I visited friends in Medford, Oregon for the night, and then headed across eastern Oregon and the Owyhee Desert to the Alvord Desert. This is more a dried-up lake bed that has characteristics that qualify it as a small desert. The playa is completely flat and smooth, and you can drive on the entire thing. It was a pretty cool experience to drive at highway speed over an empty, vast expanse, taking pictures and videos with my phone because there was absolutely nobody and nothing to hit for miles. I spent the night at the Alvord Hot Springs, and took in a sky full of stars from the soaking pools.
Next, I drove across Idaho, visited Craters of the Moon National Monument, and spent a night in Jackson Hole before driving through Grand Teton National Park. From there, it was time to head home. It took me from Thursday afternoon to Monday afternoon to get home, with some stops along the way.
Over the course of the entire trip, the Discovery handled pretty flawlessly. I did just over 7,000 miles in 17 days, and I’d still been reassembling the vehicle a few days before I left. Even all these years after its introduction, it is still a supremely comfortable all-around vehicle, as comfortable going 80 m.p.h. on the highway as it is driving off-road for 100 miles in low range. It transitions immediately between these modes, and it’s loaded with storage cubbies and pockets that make it easy to set it up for a long roadtrip. It’s quiet, refined, and comfortable, and I could spend the trip listening to the stereo at a moderate volume (or a louder one, when called for) while the coil sprung suspension soaked up the road.
An adventure like this in a Discovery I isn’t as easy as it was in the 1990s, and it’s indisputable that these trucks could be considered “old” now; the oldest ones qualify or almost qualify for historic registrations in many states. However, they were well-built, comfortable vehicles. They have features that are still ahead of many 4x4s of their era or later. The LT230 transfer case is never in a two-wheel-drive mode, unlike most systems. The chassis is fully boxed from end to end, something usually only seen on heavy-duty trucks. The suspension is immensely flexible, and the often-derided Rover V8 engine is an auditory delight on acceleration. The windows and dual sunroofs (if fitted) let you take in the most stunning vistas from every angle.

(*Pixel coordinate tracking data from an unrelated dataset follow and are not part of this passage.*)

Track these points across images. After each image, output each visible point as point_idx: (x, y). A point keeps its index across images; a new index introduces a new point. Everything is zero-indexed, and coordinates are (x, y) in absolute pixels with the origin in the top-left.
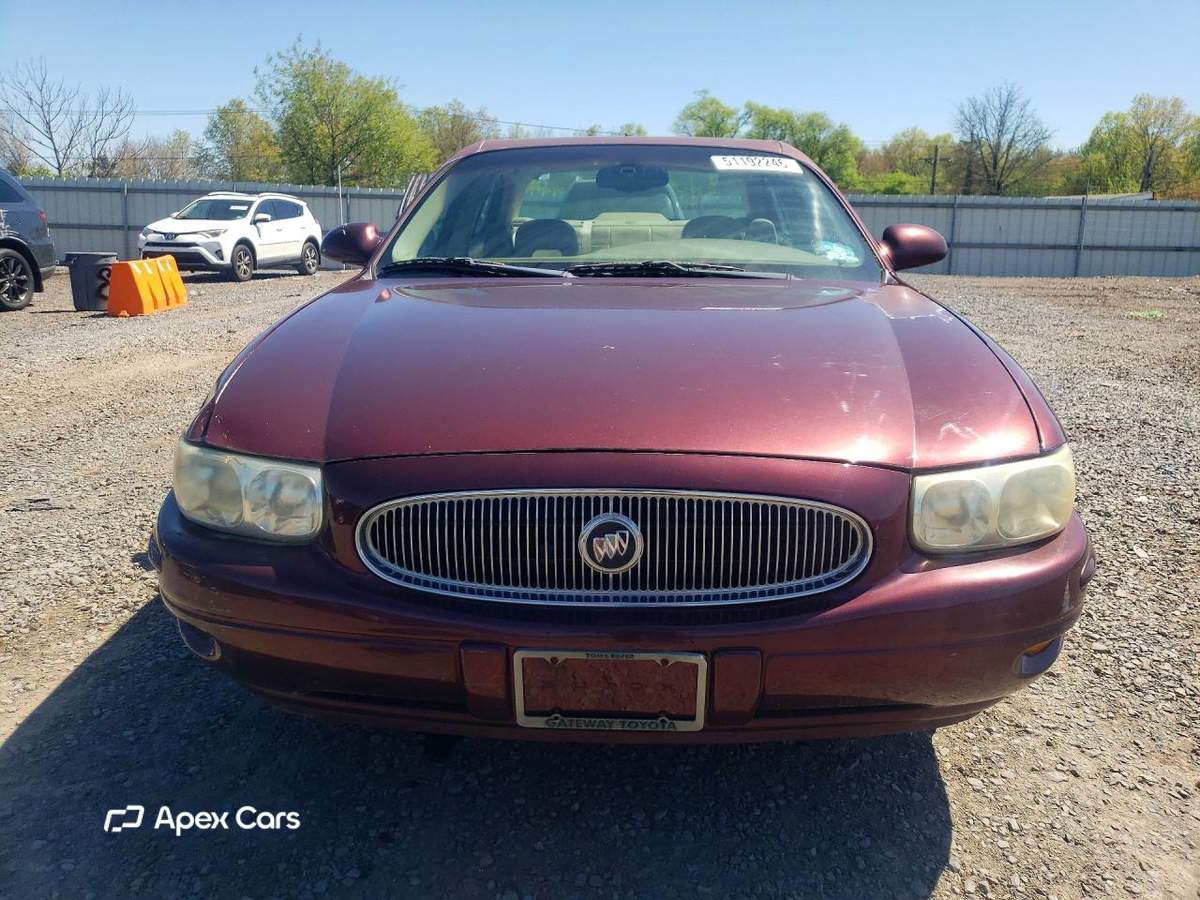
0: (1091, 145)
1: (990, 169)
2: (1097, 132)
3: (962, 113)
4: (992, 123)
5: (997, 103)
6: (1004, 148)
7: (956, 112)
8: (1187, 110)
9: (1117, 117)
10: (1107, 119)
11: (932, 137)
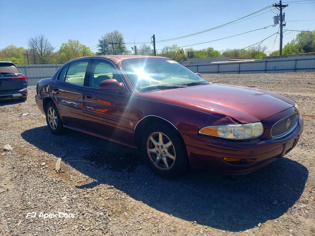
0: (61, 51)
1: (41, 57)
2: (61, 48)
3: (30, 42)
4: (39, 44)
5: (39, 40)
6: (43, 51)
7: (28, 41)
8: (80, 43)
9: (65, 44)
10: (63, 44)
11: (18, 47)
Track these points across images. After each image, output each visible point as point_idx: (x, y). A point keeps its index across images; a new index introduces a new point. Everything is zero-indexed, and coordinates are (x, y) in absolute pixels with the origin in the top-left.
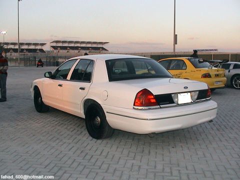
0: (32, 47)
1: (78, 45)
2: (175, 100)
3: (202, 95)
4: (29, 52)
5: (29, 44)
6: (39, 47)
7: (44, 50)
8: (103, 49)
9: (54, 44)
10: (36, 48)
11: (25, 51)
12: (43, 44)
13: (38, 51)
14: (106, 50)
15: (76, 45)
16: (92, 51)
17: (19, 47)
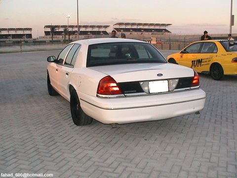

They do require repair support, but Atlantic British has most parts available that you could need to keep them on the road for years to come. They are showing very early signs of rising in value like the Range Rover Classic did a few years ago, and now is the time to get a good example of this fantastic adventure machine while they’re cheap. I wouldn’t hesitate to drive mine back to California right now.